Now here is where it got really interesting for the space of roughly forty seconds. Picture this, a three wheel dumper with its dump body standing for all intents and purposes, tall and empty, suddenly and without warning, being taken on a wild sled ride over and through the miry clay! I couldn’t use the brakes; they would have been utterly useless, steering in the opposite direction would have exaggerated the situation! I couldn’t drop the body without it being wrenched to one side or the other and all I could see when I had a second to glance in the mirror, was a tall metal box rocking precariously on its two pistons and I held my breath, waiting for one of them to snap, causing the dumper to fall over on its side and with it, my place of employment! How fast can a man pray? How high can a flea jump? The weirdest thoughts come into mind when things are literally hanging in the balance and in my case, it was no different!

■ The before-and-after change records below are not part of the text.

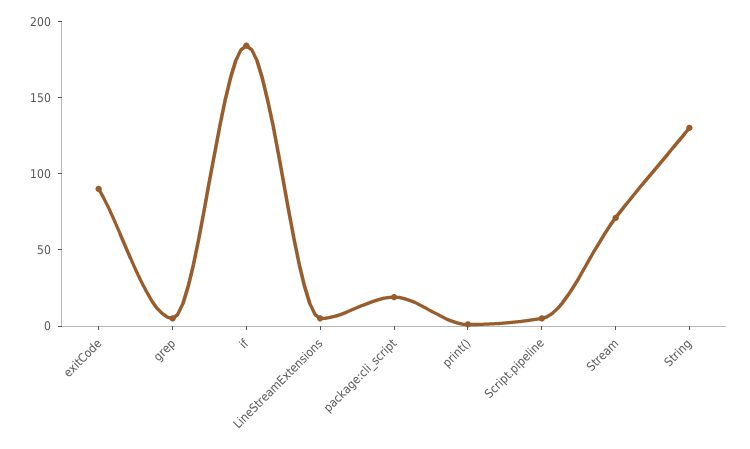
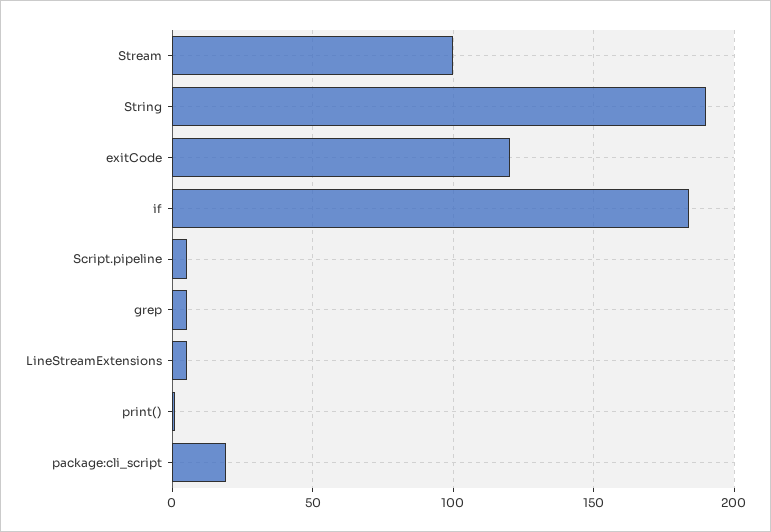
  {
-   "exitCode": 90,
+   "exitCode": 120,
    "grep": 5,
    "if": 185,
    "LineStreamExtensions": 5,
    "package:cli_script": 20,
    "print()": 0,
    "Script.pipeline": 5,
-   "Stream": 70,
+   "Stream": 100,
-   "String": 130
+   "String": 190
  }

Finally, after being swung around on a tow strap and feeling like a water skier, the ride finally came to an end, and the rocking slowly stopped, and my pulse slowed down! Thank God, it was over, and the truck is still in one piece. The moment of decision came when I depressed the lever to drop the body, expecting to hear scrapping sounds or a high pitched screaming or even a piston breaking off to the side, but nothing happened other than the smooth transition to a stable platform. I shut off the pto, and let out a rather long sigh of relief and wiped the perspiration from my brow and murmured a brief thank you. I got out and helped George undo the straps and promised him a beer or two the following day but he just grinned and said that the show was worth it and then asked me if I understood his dialect and it was right then and there that I knew that he knew that I knew that we both knew!
We laughed long and hard for about a minute and talked a couple more before we left to go about our work, but I was not angry, but in retrospect somewhat glad. I made a new friend, learned some new lessons and had something new to add to my book of experience. Tomorrow, George gets three bottles of beer because it’s going to be in the low eighties and because of a well-taught lesson, do not disregard common sense ever again!
A day in the sandbox is part of a day’s work, so I’ll just chalk it up to experience and leave it at that.